4. Décidez la structure de la conversation avant le départ. En personne, par message ou via un tiers. Une déclaration courte, pas une longue négociation. « J'ai décidé que notre relation se termine. Je n'en discuterai pas davantage. »

5. Fermez les canaux. Le no contact, c'est fermer tous les canaux. S'il y a des enfants ou d'autres motifs contraignants, utilisez un contact minimal structuré sur un seul canal. Lisez en détail ce que signifie vraiment le no contact.

6. Préparez-vous au manque. Vous allez ressentir le manque. Vous allez vaciller. Vous appellerez ou répondrez peut-être, une fois ou plusieurs. Cela ne veut pas dire que partir était une erreur. Cela veut dire que votre cerveau récupère.

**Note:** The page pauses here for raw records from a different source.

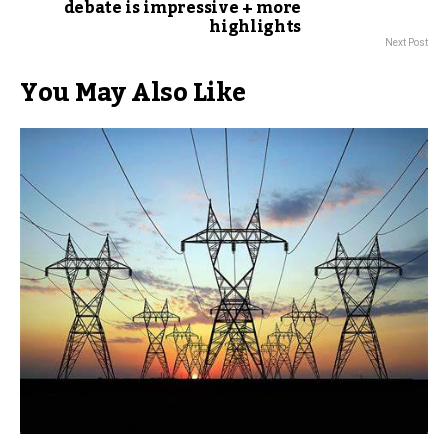
debate is impressive + more
highlights
Next Post
You May Also Like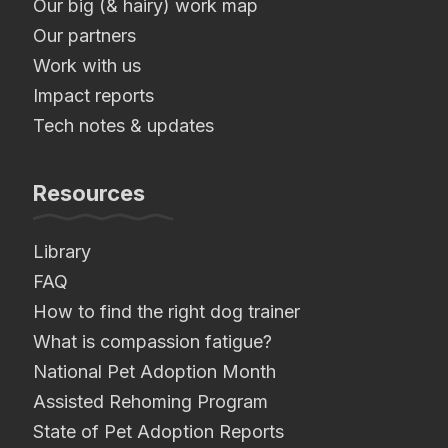
Our big (& hairy) work map
Our partners
Work with us
Impact reports
Tech notes & updates
Resources
Library
FAQ
How to find the right dog trainer
What is compassion fatigue?
National Pet Adoption Month
Assisted Rehoming Program
State of Pet Adoption Reports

Pourquoi vous voulez le/la contacter la nuit explique pourquoi les nuits sont particulièrement dures. Recommencez à partir du moment suivant.

Vous pouvez pleurer la perte et rester sûr·e de votre décision

L'une des pensées les plus fréquentes après un départ est : si elle/il me manque encore, partir était peut-être une erreur.

Non.

Vous pouvez à la fois pleurer la version de la relation qui était bonne et être certain·e que partir était juste. Ces deux choses ne s'excluent pas. Pleurer la perte fait partie du départ ; ce n'est pas la preuve que partir fut une erreur.

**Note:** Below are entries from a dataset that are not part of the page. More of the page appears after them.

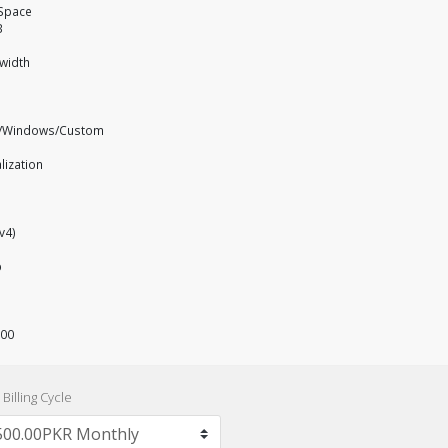
 Space
B
width
x/Windows/Custom
alization
Pv4)
p
500
Billing Cycle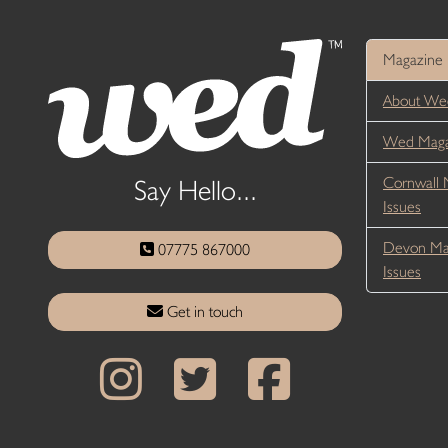
Magazine
About We
Wed Magaz
Cornwall 
Say Hello...
Issues
Devon Ma
07775 867000
Issues
Get in touch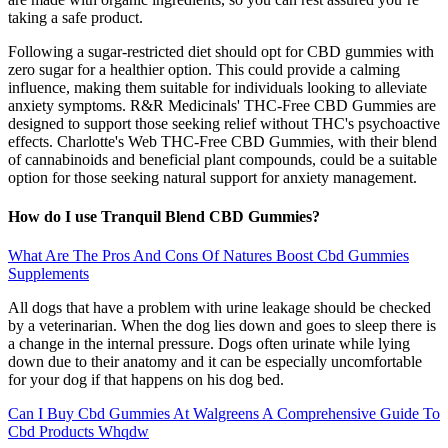
taking a safe product.
Following a sugar-restricted diet should opt for CBD gummies with
zero sugar for a healthier option. This could provide a calming
influence, making them suitable for individuals looking to alleviate
anxiety symptoms. R&R Medicinals' THC-Free CBD Gummies are
designed to support those seeking relief without THC's psychoactive
effects. Charlotte's Web THC-Free CBD Gummies, with their blend
of cannabinoids and beneficial plant compounds, could be a suitable
option for those seeking natural support for anxiety management.
How do I use Tranquil Blend CBD Gummies?
What Are The Pros And Cons Of Natures Boost Cbd Gummies
Supplements
All dogs that have a problem with urine leakage should be checked
by a veterinarian. When the dog lies down and goes to sleep there is
a change in the internal pressure. Dogs often urinate while lying
down due to their anatomy and it can be especially uncomfortable
for your dog if that happens on his dog bed.
Can I Buy Cbd Gummies At Walgreens A Comprehensive Guide To
Cbd Products Whqdw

Les interlocuteurs de Get Closure sont conçus en partie pour cela : un espace sûr pour finir la conversation que vous auriez voulu avoir, sans risquer votre rétablissement. Cela ne remplace pas une thérapie. C'est un outil parallèle pour tenir.

Numéros importants

3919 (violences conjugales, gratuit, anonyme, 24/7)

3114 (numéro national de prévention du suicide, 24/7, gratuit)

Urgences : 112

Vous avez le droit de partir tout en aimant encore. Que l'amour disparaisse n'est pas une condition pour partir. Il suffit que vous reconnaissiez que vous méritez autre chose que cela.

Références

Arkes, H. R. & Blumer, C. (1985). The psychology of sunk cost. Organizational Behavior and Human Decision Processes, 35(1), 124–140.

Burkett, J. P. & Young, L. J. (2012). The behavioral, anatomical and pharmacological parallels between social attachment, love and addiction. Psychopharmacology, 224(1), 1–26.

Dutton, D. G. & Painter, S. L. (1981). Traumatic bonding: The development of emotional attachments in battered women and other relationships of intermittent abuse. Victimology: An International Journal, 6(1–4), 139–155.

Dutton, D. G. & Painter, S. L. (1993). Emotional attachments in abusive relationships: A test of traumatic bonding theory. Violence and Victims, 8(2), 105–120.

Fisher, H. E., Brown, L. L., Aron, A., Strong, G. & Mashek, D. (2010). Reward, addiction, and emotion regulation systems associated with rejection in love. Journal of Neurophysiology, 104(1), 51–60.

Stark, E. (2007). Coercive Control: How Men Entrap Women in Personal Life. New York: Oxford University Press.